Miniconto #4: Vento Sudoeste

Abro a porta, tiro os sapatos. À revelia de todo o silêncio do apartamento, um casal se ofende no segundo andar puxando a descarga. Minha cozinha é um mausoléu de ladrilhos brancos. E eu olho pra tudo perplexo e sem vida. Quero descansar. Na porta da geladeira dorme um resto de Cabernet Blanc da semana passada. A rolha sai fácil. Eu encho um copo de requeijão e vou pra sala com a garrafa na mão.

A sala tem mais vida, graças a esta avenca de parede e uma jibóia que já esconde meus livros entre suas folhas verde-musgo. Já não escuto a baixaria dos vizinhos. Posso refletir com mais clareza minhas pusilanimidades. Essa pasta marrom, por exemplo, cheia de papéis inúteis. É um convite ao escritório. O Alcides quase não pisa mais lá. Ficou tudo nas minhas costas. Só vive em São Paulo, com a nova secretária trazida às pressas de Magé.

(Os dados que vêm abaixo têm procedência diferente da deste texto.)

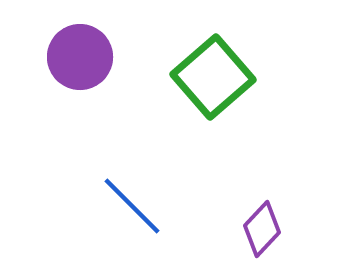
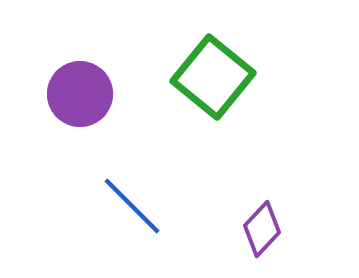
purple circle: moved 37 px down
green square: rotated 10 degrees counterclockwise
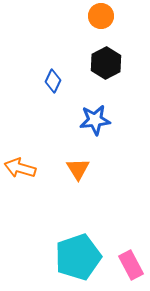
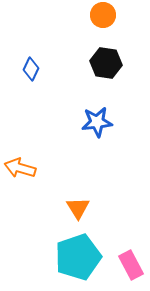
orange circle: moved 2 px right, 1 px up
black hexagon: rotated 24 degrees counterclockwise
blue diamond: moved 22 px left, 12 px up
blue star: moved 2 px right, 2 px down
orange triangle: moved 39 px down
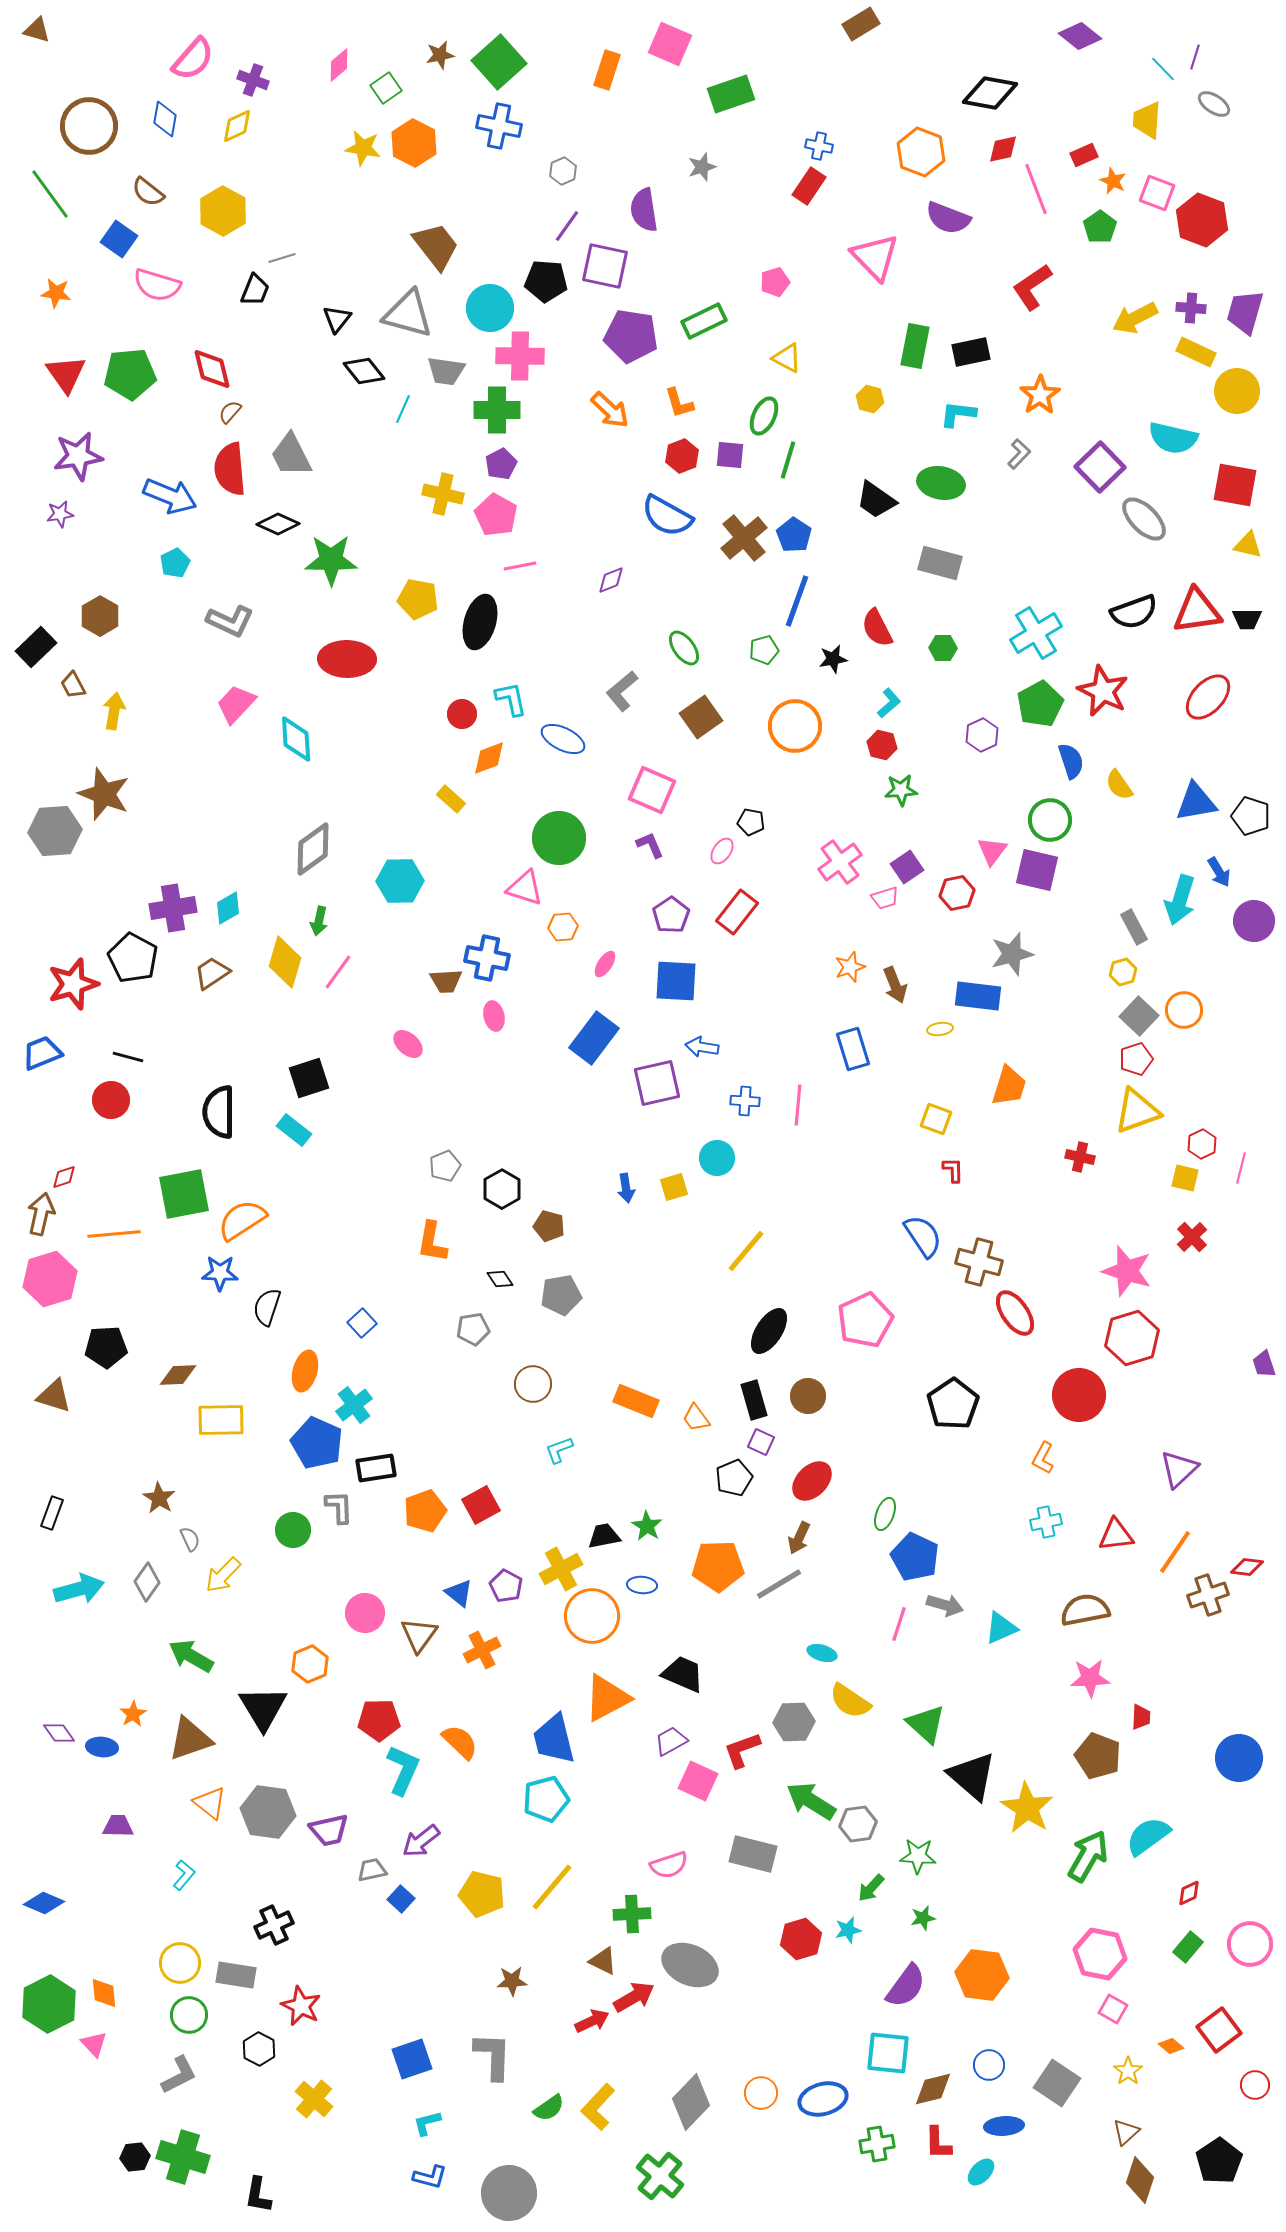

E eu, sem secretária de Magé nem de lugar nenhum, seguro firme meu copo frio, com o cabernet verde já abraçando meu cansaço. Em cada gole uma inspiração fresca. Uma dúvida, Um lampejo! O Alcides some da mente e dá lugar a uma frase melódica de Wes Montgomery. Que delícia ouvir esta harmonia flutuando nas ondas da memória.., vou ligar a vitrola! Quero quebrar o silêncio com meu jazz hoje.

A banda toca pra mim.

Sinto uma necessidade de sair. De perambular. De andar pelas ruas. Sem coragem, ao menos abro a janela e sou surpreendido com o sopro fresco do vento sudoeste anunciando chuva. As plantas balançam e se batem na parede. Na prateleira, tombam as comédias de Molière, abertas na página 36 de seu "Burguês Fidalgo".

Eu tombo também. No sofá. E desfruto minha embriaguez sozinho. Sem sono, com a camisa aberta e ouvindo o frenesi da musicalidade de Montgomery. Imerso como um cego na penumbra do meu caos particular.